#### TEXTAUSZUG ####

Ich probier mich mal noch ne Weile daran aus. 
Mir sind die Zusammenhänge jedoch nicht ganz klar, warum ich verschiedene Variablen als Index für meine Felder einsetzen musste, damit mein erster Durchlauf funktioniert, und auch nicht ob das der Königsweg ist. Ich habe es einfach so gelassen, als mir beim ausprobieren aufgefallen ist, dass so das richtige raus kommt.  Von daher kann es noch lange dauern bis ich drauf komme. Aber ich gebe Bescheid wenn ich auf etwas (mehr Klarheit) stoße!

Hier nochmal der Code im jetzigen Zustand, falls noch wer reingucken will: 

[Java]
import inout.Console;
public class GeheimschriftenTest
{
    private static char abc = 65;      //Um ASCII-Zeichen beginnend mit "A" zu durchlaufen
    private static int index = 0;      //Codetext-Index getrennt durchlaufen
    private static final char A = 65;      //Beginn des Alphabets
    private static final char Z = 90;      //Ende   des Alphabets

    //Hauptprogramm*****************************************************************************************
    public static void main (String args[]) {
        for(;{      // Auswahldialog mit Abbruchmöglichkeit
            System.out.println("\nWählen Sie bitte aus:");
            System.out.println("1: Ich will einen Text VERschlüsseln");
            System.out.println("2: Ich will einen Text ENTschlüsseln");
            char auswahl = Console.readChar();
            if(auswahl == '9') {break;}
            switch(auswahl){
                case '1': textEntschluesseln(); break;
                case '2': textEntschluesseln(); break;
                default: System.out.println("Keine gültige Eingabe. Wählen Sie Zwischen Möglichkeit 1, 2 oder brechen Sie mit '9' ab");
                continue;
                }  
        }
        System.out.print("Ende des Programms");
    }//Ende Hauptprogramm*****************************************************************************************

    public static void textEntschluesseln() {
        System.out.println("\nSchlüsselwort:");
        char []schluessel = "INFORMATIK".toCharArray();

        System.out.println("Text:");
        char []codetext = "LMVSNIYZSJCCUFUPOJHJQZXVGTEEGJLBRPNVYVZGUQRENGKGZESQMGXPAFKQFSMPFSUOWK".toCharArray();

        System.out.println("Entschlüsselter Text:");         //Klartext ausgeben
        wandleInKlartext(schluessel, codetext);
        System.out.println();
    }        


    public static char[] wandleInKlartext(char []schluessel, char []codetext) {
        char klartext[] = new char[codetext.length]; 
        for(int i = 0; i < codetext.length; i++){                   //codetext durchlaufen
           klartext[index] = (char)(codetext_ - schluessel[index] + abc);
           if(klartext[index] > Z){                                 //Abfrage auf Überschreitung des Alphabets 
                klartext[index] = (char)(klartext[index] - 26);     //Zurücksetzen um 26 Zeichen bei Überschreitung von "Z"
           } else if (klartext[index] < A) {
                klartext[index] = (char)(klartext[index] + 26);     //Vorsetzen um 26 Zeichen bei Unterschreitung von "A"
           }
           System.out.print(klartext[index]);
           if(abc < Z) abc++; else abc = A;
           if(index != schluessel.length-1)index++; else index = 0; //Schlüsselwort von vorne durchlaufen wenn Ende erreicht
        }
        index = 0;
        abc = 0;
        return klartext;
    }     
}
[/Java]_


----------



## helkom (14. Jun 2014)

Oh man ist das peinlich... 
abc gehört natürlich auf 65 für 'A' gesetzt und nicht auf 0. Sorry. Aber wenn ich Probleme habe, dann sind es immer solche vom Kaliber blöd... :bloed:


----------

####

AUFGABE 1: Können Sie die Zeilen aller Datensätze als Markdown-Tabelle mit den Spalten „Nr.“ und „Zeile“ darstellen, fortlaufend nummeriert und ohne Leerzeilen? Die Bilder lassen Sie dabei aus der Antwort weg.

#### DATEN ZUR PRÜFUNG ####

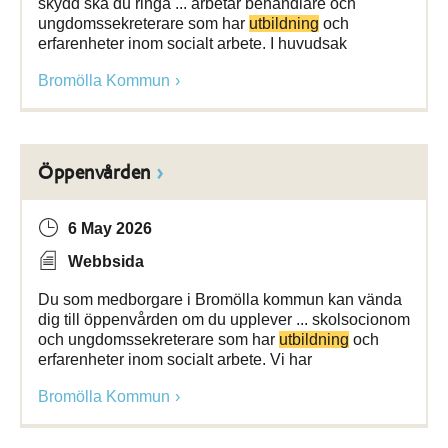
skydd ska du ringa ... arbetar behandlare och
ungdomssekreterare som har
utbildning
och
erfarenheter inom socialt arbete. I huvudsak
Bromölla Kommun
Öppenvården
6 May 2026
Webbsida
Du som medborgare i Bromölla kommun kan vända
dig till öppenvården om du upplever ... skolsocionom
och ungdomssekreterare som har
utbildning
och
erfarenheter inom socialt arbete. Vi har
Bromölla Kommun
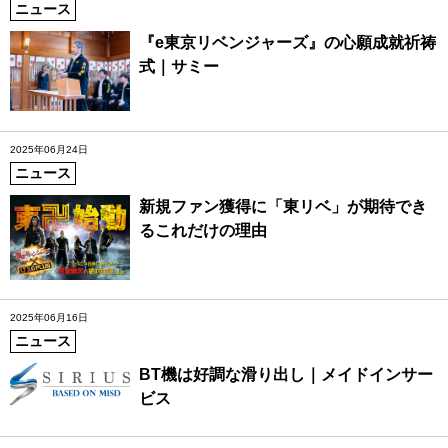
ニュース
『e東京リベンジャーズ』の心願成就祈祷
式｜サミー
2025年06月24日
ニュース
新規ファン獲得に「東リベ」が期待でき
るこれだけの理由
2025年06月16日
ニュース
BT機は好調な滑り出し｜メイドインサー
ビス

####

AUFGABE 2: Entnehmen Sie dem Textauszug wörtlich die Stelle zwischen „Ich probier mich“ und „(mehr Klarheit) stoße!“, beide einschließlich.

SCHRIFTLICHE ANTWORT 1:
| Nr. | Zeile |
|---|---|
| 1 | skydd ska du ringa ... arbetar behandlare och |
| 2 | ungdomssekreterare som har |
| 3 | utbildning |
| 4 | och |
| 5 | erfarenheter inom socialt arbete. I huvudsak |
| 6 | Bromölla Kommun |
| 7 | Öppenvården |
| 8 | 6 May 2026 |
| 9 | Webbsida |
| 10 | Du som medborgare i Bromölla kommun kan vända |
| 11 | dig till öppenvården om du upplever ... skolsocionom |
| 12 | och ungdomssekreterare som har |
| 13 | utbildning |
| 14 | och |
| 15 | erfarenheter inom socialt arbete. Vi har |
| 16 | Bromölla Kommun |
| 17 | ニュース |
| 18 | 『e東京リベンジャーズ』の心願成就祈祷 |
| 19 | 式｜サミー |
| 20 | 2025年06月24日 |
| 21 | ニュース |
| 22 | 新規ファン獲得に「東リベ」が期待でき |
| 23 | るこれだけの理由 |
| 24 | 2025年06月16日 |
| 25 | ニュース |
| 26 | BT機は好調な滑り出し｜メイドインサー |
| 27 | ビス |

SCHRIFTLICHE ANTWORT 2:
Ich probier mich mal noch ne Weile daran aus. 
Mir sind die Zusammenhänge jedoch nicht ganz klar, warum ich verschiedene Variablen als Index für meine Felder einsetzen musste, damit mein erster Durchlauf funktioniert, und auch nicht ob das der Königsweg ist. Ich habe es einfach so gelassen, als mir beim ausprobieren aufgefallen ist, dass so das richtige raus kommt.  Von daher kann es noch lange dauern bis ich drauf komme. Aber ich gebe Bescheid wenn ich auf etwas (mehr Klarheit) stoße!